Ce vaste transfert  nécessite la mise sur pied de bourses d’échange des droits  d’émission  au niveau national et international. Le système suisse sera opérationnel dans trois mois, ce qui est possible avec l’introduction au 1er janvier 2008 de la taxe C02  sur les combustibles. Une entreprise peut être exonérée de la taxe si elle adhère au système d’échange. Elle se voit alors attribuer un quota dégressif de droit d’émission qu’elle devra respecter en assainissant ses installations ou en finançant une dépollution en dehors de ses murs. On estime que seul un petit nombre d’entreprises, grosses consommatrices d’huiles de chauffage, ont intérêt à s’inscrire à la bourse d’échanges. Les autres préféreront payer la taxe.

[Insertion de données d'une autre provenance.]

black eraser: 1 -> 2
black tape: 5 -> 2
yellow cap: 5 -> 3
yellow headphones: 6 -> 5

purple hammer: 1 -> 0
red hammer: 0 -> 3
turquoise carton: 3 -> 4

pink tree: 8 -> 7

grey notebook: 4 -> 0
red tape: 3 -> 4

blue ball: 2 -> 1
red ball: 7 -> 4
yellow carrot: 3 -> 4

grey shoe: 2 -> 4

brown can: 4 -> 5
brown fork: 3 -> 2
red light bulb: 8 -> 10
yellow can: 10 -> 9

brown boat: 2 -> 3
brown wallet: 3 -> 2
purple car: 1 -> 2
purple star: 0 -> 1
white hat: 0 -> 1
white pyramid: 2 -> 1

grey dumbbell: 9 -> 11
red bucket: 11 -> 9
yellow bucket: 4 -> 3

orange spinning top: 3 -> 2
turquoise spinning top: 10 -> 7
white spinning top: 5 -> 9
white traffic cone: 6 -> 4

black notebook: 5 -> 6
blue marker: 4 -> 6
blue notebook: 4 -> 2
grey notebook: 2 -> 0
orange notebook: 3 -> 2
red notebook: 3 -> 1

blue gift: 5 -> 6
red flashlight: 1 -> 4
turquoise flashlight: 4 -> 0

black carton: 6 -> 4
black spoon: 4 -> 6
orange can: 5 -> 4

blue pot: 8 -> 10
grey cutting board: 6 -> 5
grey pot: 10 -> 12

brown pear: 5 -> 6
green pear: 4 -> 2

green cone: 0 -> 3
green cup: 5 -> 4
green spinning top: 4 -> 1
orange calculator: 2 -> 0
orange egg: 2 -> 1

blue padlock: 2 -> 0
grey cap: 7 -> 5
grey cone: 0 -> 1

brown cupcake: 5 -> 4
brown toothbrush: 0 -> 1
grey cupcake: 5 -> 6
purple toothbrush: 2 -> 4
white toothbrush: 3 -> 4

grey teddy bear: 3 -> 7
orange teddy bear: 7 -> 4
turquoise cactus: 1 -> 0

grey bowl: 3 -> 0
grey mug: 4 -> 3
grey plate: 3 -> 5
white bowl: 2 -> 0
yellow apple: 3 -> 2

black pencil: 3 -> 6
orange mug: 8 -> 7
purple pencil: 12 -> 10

Hostiles, dans un premier temps, à ce qu’elles appelaient un trafic des droits de polluer, les organisations écologiques  ont reconnu les mérites du système, tout en  formulant des réserves. Rien à redire, sur le principe, avec les échanges à l’intérieur du pays. C’est tout bénéfice si les entreprises s’entendent pour atteindre au moindre coût les objectifs fixés à la Suisse. Mais il faut que le système fonctionne sans frais excessifs et, de plus, avec un nombre très limité de participants. Les échanges avec les autres pays sont acceptables puisque leur bilan écologique est positif. Mais il  paraît choquant à certains que nous protégions notre style de vie de pays riche en allégeant, par l’achat de droit d’émissions à l’étranger, nos obligations de diminuer notre pollution. economiesuisse ne fait rien d’autre. Comme alternative au projet Leuenberger de maîtrise de la consommation d’énergie  (DP 1746), l’organisation patronale préconise un investissement accru pour dépolluer les industries naissantes en Chine ou ailleurs dans le tiers monde.

Les organisations écologiques font remarquer que si nous ajoutions la pollution produite par la fabrication des voitures et autres bien que nous importons, notre volume d’émission de C02 augmenterait de 20%. L’effort à l’intérieur de nos frontières ne devrait donc pas être freiné par une utilisation massive des échanges de droits d’émission. Et la dépollution dans le tiers monde ne devrait  pas alléger nos obligations. Elle devrait plutôt être exclusivement considérée comme une forme d’aide au développement.